• TASK OBJECTIVE:
All that is needed is the run of lines from the top of the entries to the line with "Figure 1: xy, plain", that line included, repeated exactly and free of pictures.

Saved entries:
++++
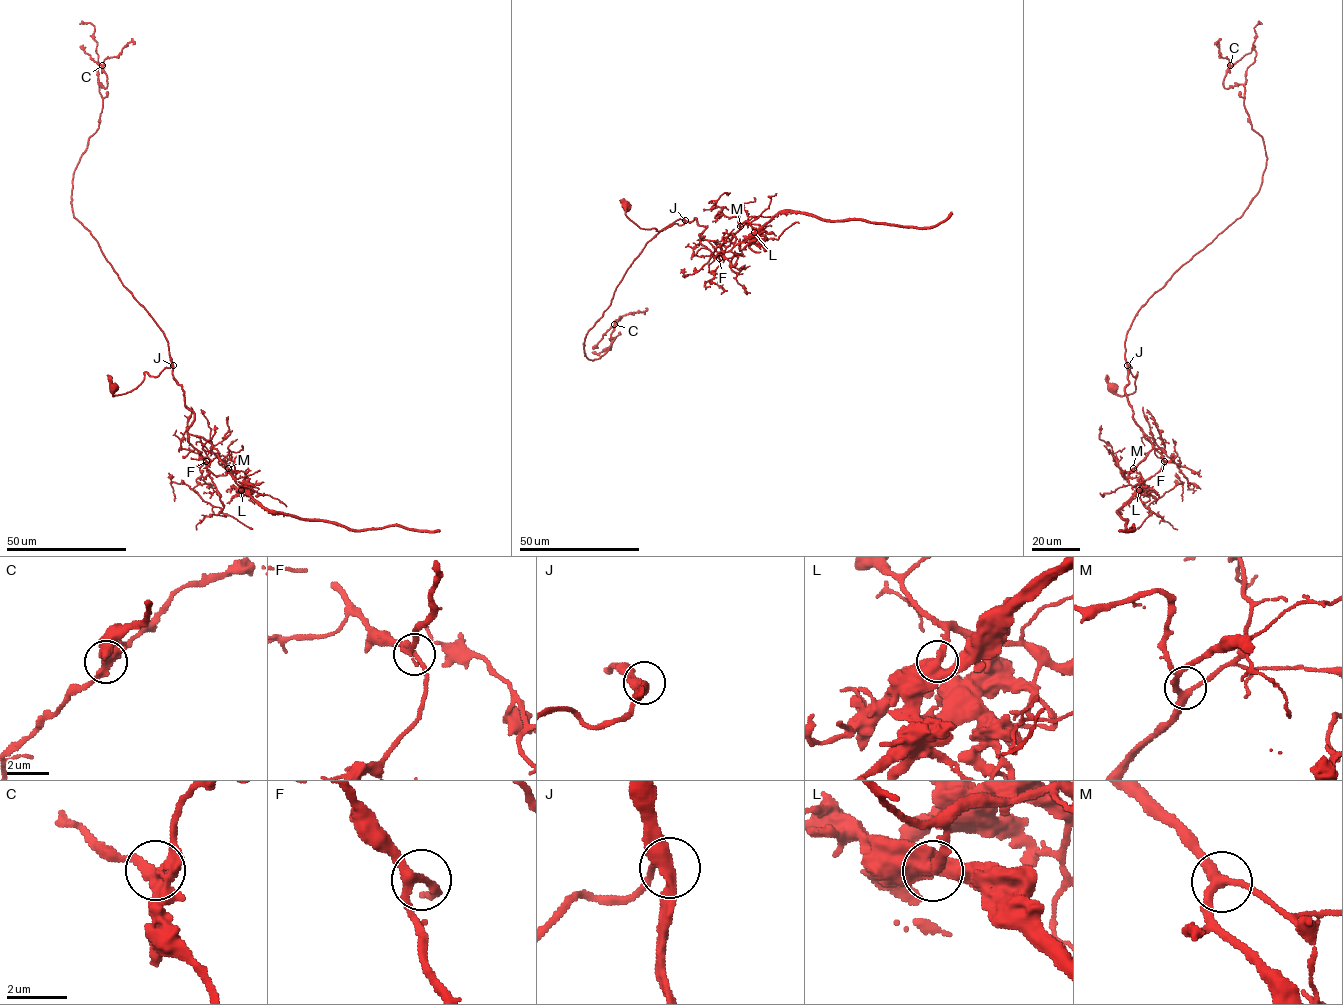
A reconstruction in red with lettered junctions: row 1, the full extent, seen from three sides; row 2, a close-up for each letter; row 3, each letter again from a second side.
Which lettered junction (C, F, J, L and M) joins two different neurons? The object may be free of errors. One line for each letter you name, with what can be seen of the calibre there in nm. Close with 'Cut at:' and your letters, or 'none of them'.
L: calibre 460 nm
Cut at: L

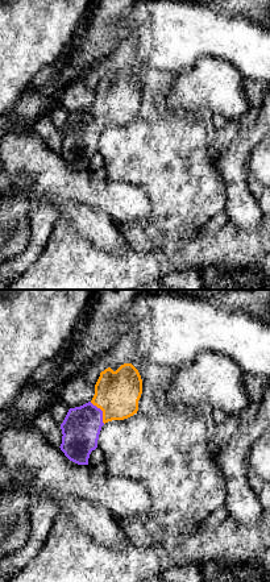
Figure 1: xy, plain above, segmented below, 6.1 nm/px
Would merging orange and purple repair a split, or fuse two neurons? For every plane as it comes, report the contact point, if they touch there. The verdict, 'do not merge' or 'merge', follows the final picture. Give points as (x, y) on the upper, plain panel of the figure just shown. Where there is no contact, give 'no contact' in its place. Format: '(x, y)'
(102, 115)

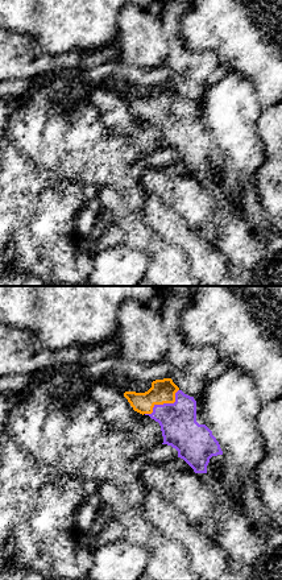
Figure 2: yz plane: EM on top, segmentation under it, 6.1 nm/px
(164, 107)

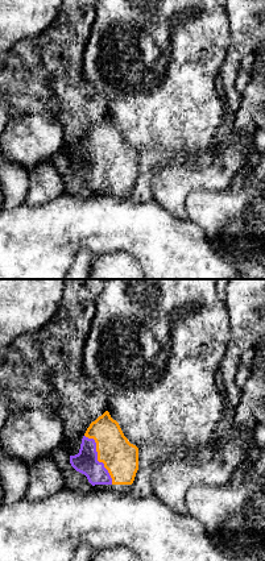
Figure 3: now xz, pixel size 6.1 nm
(98, 163)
++++
• EXPECTED OUTPUT:
A reconstruction in red with lettered junctions: row 1, the full extent, seen from three sides; row 2, a close-up for each letter; row 3, each letter again from a second side.
Which lettered junction (C, F, J, L and M) joins two different neurons? The object may be free of errors. One line for each letter you name, with what can be seen of the calibre there in nm. Close with 'Cut at:' and your letters, or 'none of them'.
L: calibre 460 nm
Cut at: L

Figure 1: xy, plain above, segmented below, 6.1 nm/px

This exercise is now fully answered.